START Exercise passage
You will have to tweak it once you get all your gear loaded. Get the directions for the hitch and get the wrenches to adjust the hitch you will need them.
IMHO you may find that although the weight of your new Outback is similar to your old TT the length could be a real issue


----------



## Birdman1991 (Mar 5, 2011)

Red Beard said:


> Price seems VERY high...If I remember when I was looking a year ago I found a net price of about $480.00. Take a look on Craig's list and eBay. It's not like they wear out.
> I strongly recommend that you make sure that you test drive the dealers set up before you hit the road. Get you to highway speed and let some trucks pass you. If you are paying for the dealer to set it up then make sure it is right. Make sure they are measuring EVERYTHING front and rear height of TV before and after. Make sure the TT is level. They should really be measuring all 4 corners of the TV to make sure the weight is distributed evenly.
END Exercise passage
START Record extracts
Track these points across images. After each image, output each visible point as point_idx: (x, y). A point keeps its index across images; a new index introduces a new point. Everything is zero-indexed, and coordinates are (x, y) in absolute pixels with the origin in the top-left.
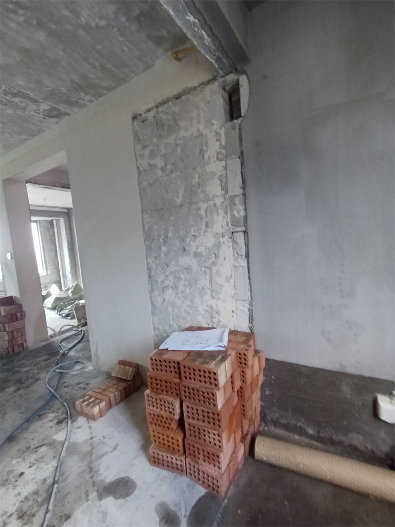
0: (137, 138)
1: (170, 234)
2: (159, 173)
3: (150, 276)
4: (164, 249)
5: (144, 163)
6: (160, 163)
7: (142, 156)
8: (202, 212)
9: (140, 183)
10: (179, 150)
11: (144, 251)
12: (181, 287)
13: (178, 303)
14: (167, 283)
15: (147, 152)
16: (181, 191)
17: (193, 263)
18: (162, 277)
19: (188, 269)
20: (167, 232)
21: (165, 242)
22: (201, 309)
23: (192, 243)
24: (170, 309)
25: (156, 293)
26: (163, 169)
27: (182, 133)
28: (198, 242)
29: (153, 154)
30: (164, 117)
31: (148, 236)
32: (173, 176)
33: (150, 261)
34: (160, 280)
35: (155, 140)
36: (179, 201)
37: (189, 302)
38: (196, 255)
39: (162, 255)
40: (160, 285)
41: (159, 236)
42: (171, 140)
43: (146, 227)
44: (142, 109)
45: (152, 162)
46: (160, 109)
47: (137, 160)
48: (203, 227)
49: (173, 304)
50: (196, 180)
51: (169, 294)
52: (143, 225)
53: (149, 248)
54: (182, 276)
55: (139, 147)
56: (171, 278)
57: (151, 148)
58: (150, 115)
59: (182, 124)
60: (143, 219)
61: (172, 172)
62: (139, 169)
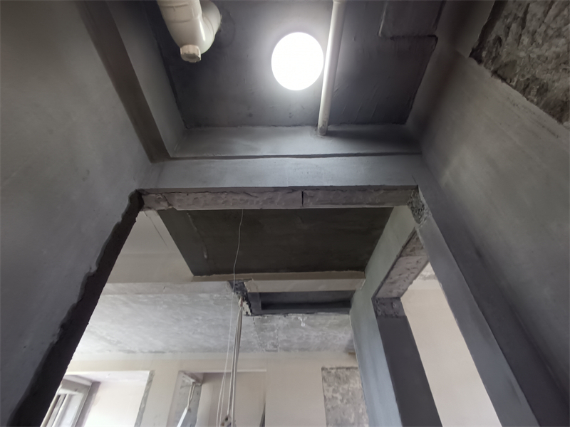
END Record extracts
Continue the forum thread on setting up a weight-distributing hitch for a travel trailer, picking up right after its last sentence.

**Response below:**
> I found out the hard way about the "dealer set up"
> You will have to tweak it once you get all your gear loaded. Get the directions for the hitch and get the wrenches to adjust the hitch you will need them.
> IMHO you may find that although the weight of your new Outback is similar to your old TT the length could be a real issue


Thanks for the advise, you can bet that I will be test driving this setup before we leave the dealer. I will press a little harder on the price and see what I can get them down to.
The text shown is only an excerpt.